--- Dataset content ---

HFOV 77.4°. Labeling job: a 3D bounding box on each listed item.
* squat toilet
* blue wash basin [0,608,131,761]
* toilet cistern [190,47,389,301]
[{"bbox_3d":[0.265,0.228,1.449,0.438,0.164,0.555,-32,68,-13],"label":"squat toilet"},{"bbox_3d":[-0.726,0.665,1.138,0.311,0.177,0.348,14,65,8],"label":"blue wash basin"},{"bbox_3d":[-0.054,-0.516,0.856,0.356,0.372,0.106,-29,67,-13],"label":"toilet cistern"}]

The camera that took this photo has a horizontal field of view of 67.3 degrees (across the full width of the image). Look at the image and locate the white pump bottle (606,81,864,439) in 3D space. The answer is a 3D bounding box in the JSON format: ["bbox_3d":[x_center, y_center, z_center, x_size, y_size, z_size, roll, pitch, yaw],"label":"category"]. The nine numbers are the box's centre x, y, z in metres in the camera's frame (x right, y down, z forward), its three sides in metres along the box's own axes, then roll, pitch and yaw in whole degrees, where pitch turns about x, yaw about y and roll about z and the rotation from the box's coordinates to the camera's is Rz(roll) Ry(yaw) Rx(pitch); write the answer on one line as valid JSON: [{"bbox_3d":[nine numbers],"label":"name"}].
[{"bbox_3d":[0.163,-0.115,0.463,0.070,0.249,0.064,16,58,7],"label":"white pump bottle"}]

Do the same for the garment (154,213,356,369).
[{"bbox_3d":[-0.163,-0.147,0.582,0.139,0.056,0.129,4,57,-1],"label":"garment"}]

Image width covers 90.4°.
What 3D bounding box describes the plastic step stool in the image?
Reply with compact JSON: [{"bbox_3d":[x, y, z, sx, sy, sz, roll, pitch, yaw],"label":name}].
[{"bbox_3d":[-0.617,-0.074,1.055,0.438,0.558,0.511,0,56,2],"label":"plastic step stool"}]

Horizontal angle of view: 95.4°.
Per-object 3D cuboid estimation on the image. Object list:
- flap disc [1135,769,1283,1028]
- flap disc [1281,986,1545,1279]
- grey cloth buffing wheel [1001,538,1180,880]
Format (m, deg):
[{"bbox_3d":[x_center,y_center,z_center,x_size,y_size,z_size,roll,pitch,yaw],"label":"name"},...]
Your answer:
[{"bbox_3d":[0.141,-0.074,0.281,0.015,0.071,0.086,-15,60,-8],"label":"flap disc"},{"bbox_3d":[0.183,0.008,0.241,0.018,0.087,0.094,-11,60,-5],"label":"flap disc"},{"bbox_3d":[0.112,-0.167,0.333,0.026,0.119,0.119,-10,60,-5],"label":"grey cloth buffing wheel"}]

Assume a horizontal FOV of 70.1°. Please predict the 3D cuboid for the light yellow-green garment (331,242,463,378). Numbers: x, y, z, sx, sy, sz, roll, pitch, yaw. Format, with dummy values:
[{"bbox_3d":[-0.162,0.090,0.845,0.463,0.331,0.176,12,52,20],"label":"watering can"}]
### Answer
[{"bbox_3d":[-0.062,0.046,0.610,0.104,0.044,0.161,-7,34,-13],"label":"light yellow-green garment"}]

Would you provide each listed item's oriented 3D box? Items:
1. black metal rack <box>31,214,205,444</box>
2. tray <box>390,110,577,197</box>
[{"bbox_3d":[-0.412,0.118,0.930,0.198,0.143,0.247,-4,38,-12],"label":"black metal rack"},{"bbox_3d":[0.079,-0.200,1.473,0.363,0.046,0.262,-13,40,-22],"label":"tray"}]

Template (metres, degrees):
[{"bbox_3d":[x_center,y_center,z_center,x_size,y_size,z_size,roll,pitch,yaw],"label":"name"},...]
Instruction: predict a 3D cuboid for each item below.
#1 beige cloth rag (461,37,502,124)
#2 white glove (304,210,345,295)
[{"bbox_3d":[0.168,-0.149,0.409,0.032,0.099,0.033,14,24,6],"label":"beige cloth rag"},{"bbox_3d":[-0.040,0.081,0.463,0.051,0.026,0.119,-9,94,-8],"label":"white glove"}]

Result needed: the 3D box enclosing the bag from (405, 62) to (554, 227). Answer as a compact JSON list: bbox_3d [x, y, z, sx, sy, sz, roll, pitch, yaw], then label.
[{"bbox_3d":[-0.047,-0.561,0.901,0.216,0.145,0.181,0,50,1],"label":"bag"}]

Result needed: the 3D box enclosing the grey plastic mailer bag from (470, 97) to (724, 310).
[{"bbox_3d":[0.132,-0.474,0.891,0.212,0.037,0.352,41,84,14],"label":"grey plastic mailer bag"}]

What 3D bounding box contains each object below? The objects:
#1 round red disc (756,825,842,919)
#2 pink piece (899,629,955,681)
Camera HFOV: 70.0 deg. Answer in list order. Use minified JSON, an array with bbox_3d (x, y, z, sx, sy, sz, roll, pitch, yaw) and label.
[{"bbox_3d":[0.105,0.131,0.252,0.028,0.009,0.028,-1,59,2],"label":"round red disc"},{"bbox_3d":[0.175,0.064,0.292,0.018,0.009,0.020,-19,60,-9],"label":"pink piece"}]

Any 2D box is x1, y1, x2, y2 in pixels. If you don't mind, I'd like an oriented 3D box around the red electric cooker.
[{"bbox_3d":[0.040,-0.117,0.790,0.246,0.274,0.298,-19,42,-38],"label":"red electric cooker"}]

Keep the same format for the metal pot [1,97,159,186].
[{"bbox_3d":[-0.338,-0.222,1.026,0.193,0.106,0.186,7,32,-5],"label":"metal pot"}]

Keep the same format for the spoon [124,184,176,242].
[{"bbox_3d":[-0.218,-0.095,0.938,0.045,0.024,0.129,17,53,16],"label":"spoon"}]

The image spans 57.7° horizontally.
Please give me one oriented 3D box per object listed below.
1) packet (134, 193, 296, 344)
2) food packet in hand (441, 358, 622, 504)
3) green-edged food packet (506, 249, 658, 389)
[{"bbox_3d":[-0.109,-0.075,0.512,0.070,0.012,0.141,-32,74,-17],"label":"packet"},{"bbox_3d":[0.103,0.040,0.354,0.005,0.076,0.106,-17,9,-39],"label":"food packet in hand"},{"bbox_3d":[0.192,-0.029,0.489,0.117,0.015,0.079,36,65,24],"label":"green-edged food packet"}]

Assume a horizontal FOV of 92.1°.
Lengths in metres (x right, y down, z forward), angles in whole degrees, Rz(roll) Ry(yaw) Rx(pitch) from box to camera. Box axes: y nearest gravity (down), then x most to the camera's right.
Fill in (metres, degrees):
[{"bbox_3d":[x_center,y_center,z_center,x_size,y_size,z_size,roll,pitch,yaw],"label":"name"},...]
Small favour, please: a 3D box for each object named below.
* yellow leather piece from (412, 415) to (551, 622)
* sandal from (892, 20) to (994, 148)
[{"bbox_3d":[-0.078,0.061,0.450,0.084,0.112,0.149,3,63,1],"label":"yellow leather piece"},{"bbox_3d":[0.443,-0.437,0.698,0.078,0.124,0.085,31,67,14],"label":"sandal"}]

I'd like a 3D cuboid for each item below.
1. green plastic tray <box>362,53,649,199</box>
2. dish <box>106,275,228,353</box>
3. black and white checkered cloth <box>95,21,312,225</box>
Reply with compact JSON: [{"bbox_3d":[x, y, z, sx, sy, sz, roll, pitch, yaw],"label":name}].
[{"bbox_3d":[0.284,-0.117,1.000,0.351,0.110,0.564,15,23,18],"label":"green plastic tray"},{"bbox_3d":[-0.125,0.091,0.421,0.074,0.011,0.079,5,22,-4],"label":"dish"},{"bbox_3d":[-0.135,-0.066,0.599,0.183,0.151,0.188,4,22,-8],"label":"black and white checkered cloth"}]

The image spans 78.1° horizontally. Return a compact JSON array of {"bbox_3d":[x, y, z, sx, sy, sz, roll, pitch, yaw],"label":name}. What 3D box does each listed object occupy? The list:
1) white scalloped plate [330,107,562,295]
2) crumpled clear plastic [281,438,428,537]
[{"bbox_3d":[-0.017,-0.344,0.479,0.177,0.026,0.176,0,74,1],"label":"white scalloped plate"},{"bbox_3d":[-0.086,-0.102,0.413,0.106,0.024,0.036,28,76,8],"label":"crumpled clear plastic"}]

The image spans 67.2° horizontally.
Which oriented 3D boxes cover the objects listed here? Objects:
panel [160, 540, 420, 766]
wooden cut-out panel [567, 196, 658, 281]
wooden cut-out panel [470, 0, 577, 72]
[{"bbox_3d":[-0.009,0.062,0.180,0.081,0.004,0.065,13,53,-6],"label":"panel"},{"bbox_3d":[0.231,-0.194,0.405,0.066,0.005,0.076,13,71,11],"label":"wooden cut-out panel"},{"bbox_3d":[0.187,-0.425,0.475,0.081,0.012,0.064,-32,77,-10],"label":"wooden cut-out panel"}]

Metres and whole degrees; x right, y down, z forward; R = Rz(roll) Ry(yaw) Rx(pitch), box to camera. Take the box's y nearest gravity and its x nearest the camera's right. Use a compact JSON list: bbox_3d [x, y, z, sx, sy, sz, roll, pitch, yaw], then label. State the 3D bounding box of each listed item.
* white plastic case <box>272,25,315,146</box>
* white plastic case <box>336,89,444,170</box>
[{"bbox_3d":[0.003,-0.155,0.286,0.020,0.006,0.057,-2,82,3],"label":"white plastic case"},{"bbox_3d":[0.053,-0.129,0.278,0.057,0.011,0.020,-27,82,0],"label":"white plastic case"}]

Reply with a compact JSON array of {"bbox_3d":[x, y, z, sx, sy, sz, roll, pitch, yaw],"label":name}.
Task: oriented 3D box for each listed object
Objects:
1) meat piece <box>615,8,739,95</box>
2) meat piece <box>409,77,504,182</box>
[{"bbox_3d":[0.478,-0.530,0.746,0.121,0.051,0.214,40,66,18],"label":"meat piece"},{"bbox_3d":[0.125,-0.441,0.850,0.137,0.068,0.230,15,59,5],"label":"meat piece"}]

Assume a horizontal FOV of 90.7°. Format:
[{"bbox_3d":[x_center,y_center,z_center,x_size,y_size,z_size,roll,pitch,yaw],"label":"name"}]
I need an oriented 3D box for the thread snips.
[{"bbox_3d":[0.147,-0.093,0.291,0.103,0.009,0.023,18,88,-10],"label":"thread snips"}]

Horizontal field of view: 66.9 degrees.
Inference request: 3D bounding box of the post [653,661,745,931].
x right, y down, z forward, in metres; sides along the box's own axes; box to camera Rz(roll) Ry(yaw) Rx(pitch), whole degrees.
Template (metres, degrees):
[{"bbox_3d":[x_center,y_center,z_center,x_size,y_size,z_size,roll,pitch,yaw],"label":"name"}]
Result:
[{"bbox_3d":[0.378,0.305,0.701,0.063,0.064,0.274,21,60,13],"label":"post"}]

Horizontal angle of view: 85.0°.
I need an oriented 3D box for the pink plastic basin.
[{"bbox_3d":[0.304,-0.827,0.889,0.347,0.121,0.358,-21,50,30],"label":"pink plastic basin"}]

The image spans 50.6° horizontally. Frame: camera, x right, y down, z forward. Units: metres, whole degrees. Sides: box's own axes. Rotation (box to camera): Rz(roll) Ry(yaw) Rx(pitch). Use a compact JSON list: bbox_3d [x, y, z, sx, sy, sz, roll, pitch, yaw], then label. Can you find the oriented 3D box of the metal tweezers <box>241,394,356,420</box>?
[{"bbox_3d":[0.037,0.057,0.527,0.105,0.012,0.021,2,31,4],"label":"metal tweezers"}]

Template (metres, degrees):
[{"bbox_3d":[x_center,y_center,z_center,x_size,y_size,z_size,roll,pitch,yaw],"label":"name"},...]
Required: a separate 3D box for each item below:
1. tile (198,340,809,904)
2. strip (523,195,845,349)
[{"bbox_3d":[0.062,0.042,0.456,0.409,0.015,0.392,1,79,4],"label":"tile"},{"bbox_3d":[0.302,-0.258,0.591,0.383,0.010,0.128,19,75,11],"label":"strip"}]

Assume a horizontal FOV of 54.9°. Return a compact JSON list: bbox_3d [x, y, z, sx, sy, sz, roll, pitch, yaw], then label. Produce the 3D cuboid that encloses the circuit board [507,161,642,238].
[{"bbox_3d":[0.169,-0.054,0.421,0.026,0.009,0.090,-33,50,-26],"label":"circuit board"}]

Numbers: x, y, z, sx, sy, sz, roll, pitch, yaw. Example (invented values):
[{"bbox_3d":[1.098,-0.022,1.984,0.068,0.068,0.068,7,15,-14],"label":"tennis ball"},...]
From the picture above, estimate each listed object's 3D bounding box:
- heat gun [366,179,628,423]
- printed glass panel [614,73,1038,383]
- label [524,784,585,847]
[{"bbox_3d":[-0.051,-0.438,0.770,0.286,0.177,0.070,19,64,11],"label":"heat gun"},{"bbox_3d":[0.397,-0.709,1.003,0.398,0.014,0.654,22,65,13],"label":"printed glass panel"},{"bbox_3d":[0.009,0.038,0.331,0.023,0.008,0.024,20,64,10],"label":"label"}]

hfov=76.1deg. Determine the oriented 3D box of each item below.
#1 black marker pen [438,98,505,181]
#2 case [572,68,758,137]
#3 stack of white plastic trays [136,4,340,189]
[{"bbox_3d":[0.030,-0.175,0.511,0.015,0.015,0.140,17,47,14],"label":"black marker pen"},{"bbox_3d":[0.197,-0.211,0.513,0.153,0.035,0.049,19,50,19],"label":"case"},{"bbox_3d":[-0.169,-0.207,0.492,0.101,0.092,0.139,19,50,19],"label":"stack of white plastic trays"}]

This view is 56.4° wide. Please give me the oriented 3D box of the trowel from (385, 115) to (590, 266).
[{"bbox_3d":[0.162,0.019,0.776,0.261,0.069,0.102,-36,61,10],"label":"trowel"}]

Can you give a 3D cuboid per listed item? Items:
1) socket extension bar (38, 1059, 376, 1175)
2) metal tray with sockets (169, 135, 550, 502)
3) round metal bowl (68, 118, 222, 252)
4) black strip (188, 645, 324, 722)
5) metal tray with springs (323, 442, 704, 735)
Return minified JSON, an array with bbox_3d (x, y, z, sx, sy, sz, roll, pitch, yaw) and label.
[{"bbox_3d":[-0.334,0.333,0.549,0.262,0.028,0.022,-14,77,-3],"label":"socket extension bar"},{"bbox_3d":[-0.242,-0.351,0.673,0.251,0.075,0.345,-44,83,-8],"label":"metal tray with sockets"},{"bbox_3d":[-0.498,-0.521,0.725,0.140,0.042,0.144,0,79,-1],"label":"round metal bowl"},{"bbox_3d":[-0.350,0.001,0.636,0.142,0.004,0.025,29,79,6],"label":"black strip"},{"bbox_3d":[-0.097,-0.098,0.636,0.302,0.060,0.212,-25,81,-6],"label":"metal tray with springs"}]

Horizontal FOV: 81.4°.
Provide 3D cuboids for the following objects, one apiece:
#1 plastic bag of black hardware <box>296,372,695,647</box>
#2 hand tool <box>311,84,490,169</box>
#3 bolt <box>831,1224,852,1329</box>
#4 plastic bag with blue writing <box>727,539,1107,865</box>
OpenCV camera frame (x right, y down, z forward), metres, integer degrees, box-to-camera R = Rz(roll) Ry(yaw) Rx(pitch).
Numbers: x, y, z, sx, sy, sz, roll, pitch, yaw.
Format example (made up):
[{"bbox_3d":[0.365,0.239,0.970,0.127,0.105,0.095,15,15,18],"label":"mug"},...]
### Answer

---

Write out, from the lines above, only those from the line with "2) food packet in hand (441, 358, 622, 504)" to the line with "1. green plastic", exactly as given, including the first and the last.

_Your response_.
2) food packet in hand (441, 358, 622, 504)
3) green-edged food packet (506, 249, 658, 389)
[{"bbox_3d":[-0.109,-0.075,0.512,0.070,0.012,0.141,-32,74,-17],"label":"packet"},{"bbox_3d":[0.103,0.040,0.354,0.005,0.076,0.106,-17,9,-39],"label":"food packet in hand"},{"bbox_3d":[0.192,-0.029,0.489,0.117,0.015,0.079,36,65,24],"label":"green-edged food packet"}]

Assume a horizontal FOV of 92.1°.
Lengths in metres (x right, y down, z forward), angles in whole degrees, Rz(roll) Ry(yaw) Rx(pitch) from box to camera. Box axes: y nearest gravity (down), then x most to the camera's right.
Fill in (metres, degrees):
[{"bbox_3d":[x_center,y_center,z_center,x_size,y_size,z_size,roll,pitch,yaw],"label":"name"},...]
Small favour, please: a 3D box for each object named below.
* yellow leather piece from (412, 415) to (551, 622)
* sandal from (892, 20) to (994, 148)
[{"bbox_3d":[-0.078,0.061,0.450,0.084,0.112,0.149,3,63,1],"label":"yellow leather piece"},{"bbox_3d":[0.443,-0.437,0.698,0.078,0.124,0.085,31,67,14],"label":"sandal"}]

I'd like a 3D cuboid for each item below.
1. green plastic tray <box>362,53,649,199</box>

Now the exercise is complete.